Source extract:
- - - - - - -

Last year, Eisner award-winner David Petersen teamed up with Luke Crane, award-winning designer of the Burning Wheel roleplaying game system, to create an RPG based on Petersen’s comic Mouse Guard, about a medieval(ish) order of mouse rangers who protect their territory from the dangers of weather, predators, and other mice. Last month, the Mouse Guard Roleplaying Game won the 2009 Origins Award for best Role Playing Game and is nominated for three ENnie awards at this year’s Gen Con. With such high bona fides, I got the game book and four friends to give the game a test drive.
Like Petersen’s comic, Mouse Guard RPG seems simple at first but holds surprising depth. It is the first roleplaying game I’ve encountered (in my very limited experience) that really rewards its players for role playing rather than gaming. Mouse Guard is not a game of craps with a Lord of the Rings flavor. Mouse Guard is a storytelling experience that happens to involve a dice game.
The game encourages players to create three-dimensional characters with complicated internal lives. Each character has an overriding Belief that guides his or her life, an immediate Goal the character wants to achieve during the play session, and a natural Instinct based on their gut reactions to their environment (basically, Super-ego, Ego, and Id), and characters are advanced by the player acting on (or occasionally acting against) these guides. Game Masters are encouraged to create quests that create conflicts internal conflicts, so that the characters’ instincts would get in the way of their goals, and the goal can only be achieved by violating the character’s overriding belief.

- - - - - - -

Dataset content:

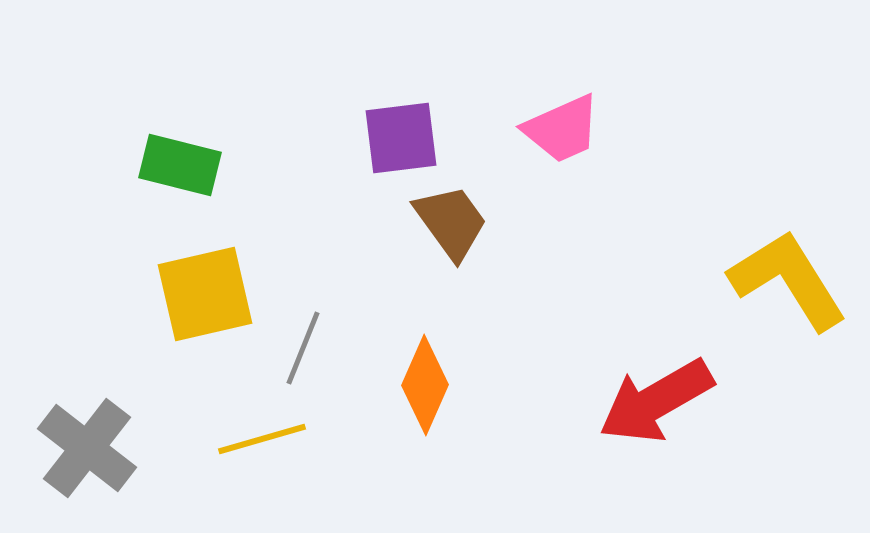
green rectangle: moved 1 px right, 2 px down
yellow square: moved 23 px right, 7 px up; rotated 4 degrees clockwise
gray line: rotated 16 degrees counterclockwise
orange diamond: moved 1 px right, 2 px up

- - - - - - -

Instruction 1:
In the Mouse Guard review, what award did the Mouse Guard Roleplaying Game win last month?
Instruction 2:
Continue the Mouse Guard review, picking up after its last sentence.
The listing has nothing to do with the Mouse Guard review.

Written answer 1:
The 2009 Origins Award for best Role Playing Game.

Written answer 2:
Players themselves are active participants in the storytelling, being rewarded for using an accent when speaking in character and encouraged to create wholecloth the NPCs they are searching for. Players even control the game in the second half of any session, using rewards they earned by handicapping themselves (with in-character traits) in the first half of a session. This allows players to move the story in whatever direction they feel necessary, but in a fashion limited enough that no one player can dominate the players’ turn.
The game also emphasizes that the characters you are playing as are small mice. Mice are very good at running away and hiding—not so much at picking up swords and running into battle. A sample combat before the session taught my test players that the solution to a rampaging snake is rarely going to be “hit it until it dies.” When they encountered a giant snapping turtle with a bad attitude in the actual session, they came up with a much cleverer, less violent solution which still involved an intense chase sequence.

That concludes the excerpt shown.